> **Instruction 1**:
Answer these questions about the CuPy raw kernel excerpt:
(a) Which class can be used to create raw CUDA kernels?
(b) What two things does that class not handle automatically?
(c) What value is assigned to c?
> **Instruction 2**: Echo the rows word for word, starting at the line with "scientific name: Polygonia satyrus" and ending at the last line of the rows, with both ends included.

> **Quoted passage**:
It is possible to create raw CUDA kernels using the `cupy.RawKernel` class but the block and grid dimensions are not handled automatically.

In [None]:
julia_rawkernel = cp.RawKernel(r'''
        extern "C" 
        __global__ void julia_rawkernel(const double* X, const double* Y, const double cx,
                              const double cy, const int itermax, const int nx,
                              const int ny, const double radius2, int* julia)  {
        int tidx = blockDim.x * blockIdx.x + threadIdx.x;
        int tidy = blockDim.y * blockIdx.y + threadIdx.y;
        int niter = 0;
        double tempx;
        if(tidx < nx && tidy < ny) 
        {
            int tid = tidy * nx + tidx;
            double x = X[tid], y = Y[tid];
            while((x * x + y * y) < radius2 && niter < itermax) {
                tempx = x * x - y * y + cx;
                y = 2.0 * x * y + cy;
                x = tempx;
                niter +=1 ;
            }
            julia[tid] = niter;
        }
    }''', 'julia_rawkernel')

In [None]:
fig = plt.figure(figsize=(10, 10))
ax = fig.add_subplot(111)
c = -0.9 + 0.22143j
threads_x = 32
threads_y = 32
x_points = 5000
y_points = 5000
x_blocks = (x_points - 1) // threads_x + 1 
y_blocks = (y_points - 1) // threads_y + 1
X_gpu, Y_gpu = cp.meshgrid(cp.linspace(-2.0 , 2.0, x_points), cp.linspace(-2.0, 2.0, y_points))
with cupy_timer():
    julia_gpu = cp.zeros_like(X_gpu, dtype=cp.int32)

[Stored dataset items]

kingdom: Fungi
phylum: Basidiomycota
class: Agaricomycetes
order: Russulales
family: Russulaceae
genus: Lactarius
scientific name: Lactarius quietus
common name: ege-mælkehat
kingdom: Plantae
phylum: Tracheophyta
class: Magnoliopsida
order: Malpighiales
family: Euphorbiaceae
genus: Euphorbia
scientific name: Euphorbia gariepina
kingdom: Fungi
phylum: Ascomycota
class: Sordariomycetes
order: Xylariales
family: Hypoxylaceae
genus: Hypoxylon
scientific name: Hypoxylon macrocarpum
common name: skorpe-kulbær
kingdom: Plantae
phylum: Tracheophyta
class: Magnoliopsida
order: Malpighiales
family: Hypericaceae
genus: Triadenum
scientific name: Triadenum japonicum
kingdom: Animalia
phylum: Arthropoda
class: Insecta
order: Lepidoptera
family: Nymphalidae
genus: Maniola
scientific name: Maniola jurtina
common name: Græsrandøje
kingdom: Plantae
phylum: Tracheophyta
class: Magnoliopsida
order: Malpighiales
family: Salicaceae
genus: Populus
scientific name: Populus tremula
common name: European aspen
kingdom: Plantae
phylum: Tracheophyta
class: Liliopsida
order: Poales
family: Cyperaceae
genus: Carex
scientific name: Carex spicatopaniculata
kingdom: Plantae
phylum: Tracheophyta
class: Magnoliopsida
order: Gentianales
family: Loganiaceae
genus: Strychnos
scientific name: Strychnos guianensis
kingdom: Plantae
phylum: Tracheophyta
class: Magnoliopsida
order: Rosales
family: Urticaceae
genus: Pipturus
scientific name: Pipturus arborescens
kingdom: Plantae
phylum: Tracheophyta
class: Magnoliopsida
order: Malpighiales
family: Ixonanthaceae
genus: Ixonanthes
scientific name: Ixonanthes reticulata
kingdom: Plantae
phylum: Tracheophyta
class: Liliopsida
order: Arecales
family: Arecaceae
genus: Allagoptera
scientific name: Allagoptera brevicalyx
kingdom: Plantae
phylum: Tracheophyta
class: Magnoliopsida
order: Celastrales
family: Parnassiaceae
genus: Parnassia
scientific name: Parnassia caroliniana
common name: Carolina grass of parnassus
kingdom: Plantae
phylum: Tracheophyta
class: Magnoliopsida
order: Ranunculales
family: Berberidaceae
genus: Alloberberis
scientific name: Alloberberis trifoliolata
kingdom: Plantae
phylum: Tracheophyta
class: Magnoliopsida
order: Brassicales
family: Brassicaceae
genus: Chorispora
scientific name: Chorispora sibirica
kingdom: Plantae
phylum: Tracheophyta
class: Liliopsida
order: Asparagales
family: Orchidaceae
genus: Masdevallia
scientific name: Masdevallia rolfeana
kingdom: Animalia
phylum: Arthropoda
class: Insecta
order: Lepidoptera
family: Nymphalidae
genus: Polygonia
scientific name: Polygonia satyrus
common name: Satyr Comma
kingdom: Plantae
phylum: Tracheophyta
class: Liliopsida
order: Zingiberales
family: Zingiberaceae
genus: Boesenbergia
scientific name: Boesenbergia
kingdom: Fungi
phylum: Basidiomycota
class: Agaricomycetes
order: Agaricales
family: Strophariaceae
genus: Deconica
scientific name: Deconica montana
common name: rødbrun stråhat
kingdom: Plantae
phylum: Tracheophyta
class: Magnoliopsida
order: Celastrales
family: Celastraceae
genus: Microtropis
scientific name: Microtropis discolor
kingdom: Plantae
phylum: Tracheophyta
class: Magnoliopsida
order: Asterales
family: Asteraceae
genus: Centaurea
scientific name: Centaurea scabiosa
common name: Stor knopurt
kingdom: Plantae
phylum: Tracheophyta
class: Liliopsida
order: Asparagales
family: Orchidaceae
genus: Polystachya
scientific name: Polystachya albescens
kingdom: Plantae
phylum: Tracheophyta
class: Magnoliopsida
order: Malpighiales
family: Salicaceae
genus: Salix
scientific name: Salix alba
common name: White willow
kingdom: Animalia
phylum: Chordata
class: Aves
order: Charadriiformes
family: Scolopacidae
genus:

> **Complete answer 1**:
(a) The `cupy.RawKernel` class.
(b) The block and grid dimensions.
(c) -0.9 + 0.22143j

> **Complete answer 2**:
scientific name: Polygonia satyrus
common name: Satyr Comma
kingdom: Plantae
phylum: Tracheophyta
class: Liliopsida
order: Zingiberales
family: Zingiberaceae
genus: Boesenbergia
scientific name: Boesenbergia
kingdom: Fungi
phylum: Basidiomycota
class: Agaricomycetes
order: Agaricales
family: Strophariaceae
genus: Deconica
scientific name: Deconica montana
common name: rødbrun stråhat
kingdom: Plantae
phylum: Tracheophyta
class: Magnoliopsida
order: Celastrales
family: Celastraceae
genus: Microtropis
scientific name: Microtropis discolor
kingdom: Plantae
phylum: Tracheophyta
class: Magnoliopsida
order: Asterales
family: Asteraceae
genus: Centaurea
scientific name: Centaurea scabiosa
common name: Stor knopurt
kingdom: Plantae
phylum: Tracheophyta
class: Liliopsida
order: Asparagales
family: Orchidaceae
genus: Polystachya
scientific name: Polystachya albescens
kingdom: Plantae
phylum: Tracheophyta
class: Magnoliopsida
order: Malpighiales
family: Salicaceae
genus: Salix
scientific name: Salix alba
common name: White willow
kingdom: Animalia
phylum: Chordata
class: Aves
order: Charadriiformes
family: Scolopacidae
genus:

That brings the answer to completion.